Richard Blakeway, Housing Ombudsman, said: “The landlord took an excessively long time to respond to the formal complaint, failed to keep the resident informed, provide explanations for the delays or contact the resident despite numerous requests from this service. It also failed to check its records for the content of the phone call during the stage one complaint despite having ample opportunity, which was unacceptable.

“I welcome the landlord’s positive engagement with us on the learning from this complaint, including developing policies on repairs and compensation, and the actions it is taking to implement our orders and recommendations. It has recognised where things have gone wrong, apologised and made a number of changes to policies and procedures to improve complaint handling for the benefit of its residents.
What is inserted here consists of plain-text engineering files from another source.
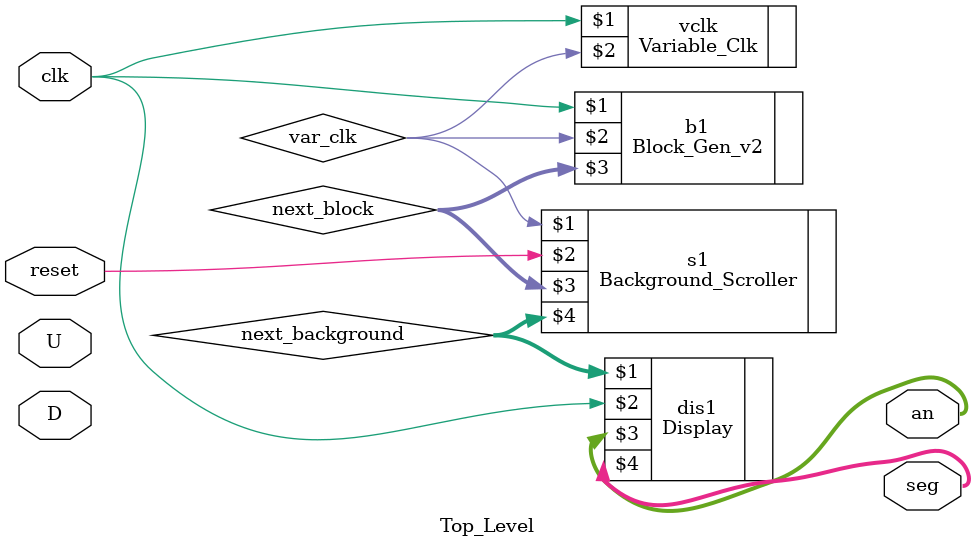
<source format=v>
`timescale 1ns / 1ps


module Top_Level(
    input U,
    input D,
    input reset,
    input clk,
    output [3:0] an,
    output [6:0] seg
    );
    
    wire dU, dD, dR, lost, var_clk; 
    wire [6:0] next_pos, next_block; 
//    wire [15:0] score; 
    wire [27:0] next_background, next_map, score_display, display_input; 
    
//    Debounce d1 (U,clk,dU); 
//    Debounce d2 (D,clk,dD); 
//    Debounce d3 (clk, reset, dR); 
    
//    Controller c1 (dU,dD,dR, next_pos); 
    Variable_Clk vclk (clk, var_clk); 
    Block_Gen_v2 b1 (clk, var_clk, next_block); 
    Background_Scroller s1 (var_clk, reset, next_block, next_background); 
//    Map_Gen m1 (next_background, next_pos, next_map); 
//    Checker ch1 (next_background, next_pos, lost); 
//    Score_Counter sc1 (var_clk, dR, lost, score); 
//    Score_Decoder sd1 (score, score_display); 
//    Mux2to1 mux1 (next_map, score_display, lost, display_input); 
    
    Display dis1 (next_background, clk, an, seg); 
    
endmodule

</source>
I would encourage other landlords to consider the learning this report offers for their own services.”

In a statement Newham said: “We sincerely apologise for the poor handling of this complaint and the long delays experienced by both the resident and the Ombudsman. We fully accept and acknowledge, that on this occasion, our service fell far short of the high standards we set for ourselves and which our residents have the right to expect.”

The council said it had taken a number of lessons from its handling of this case and had made the following changes to its processes to ensure efficient handling of complaints:

  • It had assigned dedicated senior officers to monitor all housing related complaints to ensure they are responded to comprehensively and within the council’s published target times for complaint responses  
  • It had embedded senior management oversight into the process for all housing complaints, including escalated complaints and correspondence from the Ombudsman
  • Both the Corporate Complaints Team and senior housing officers had completed the Housing Ombudsman training on complaints handling and the council was implementing specific complaint handling training to all its housing staff. “This will underpin our aim to achieve efficient resolutions of complaints and provide responsive resident engagement.”

Newham added: “We have a new senior leadership team in place within housing and we will continue to develop our policies and processes to ensure residents understand the Council’s obligations as their landlord.

“As a result of the Ombudsman’s recommendations in this case our Compensation Policy has been created and we are committed to publishing our Repairs Policy once a thorough policy review is completed in April 2021.”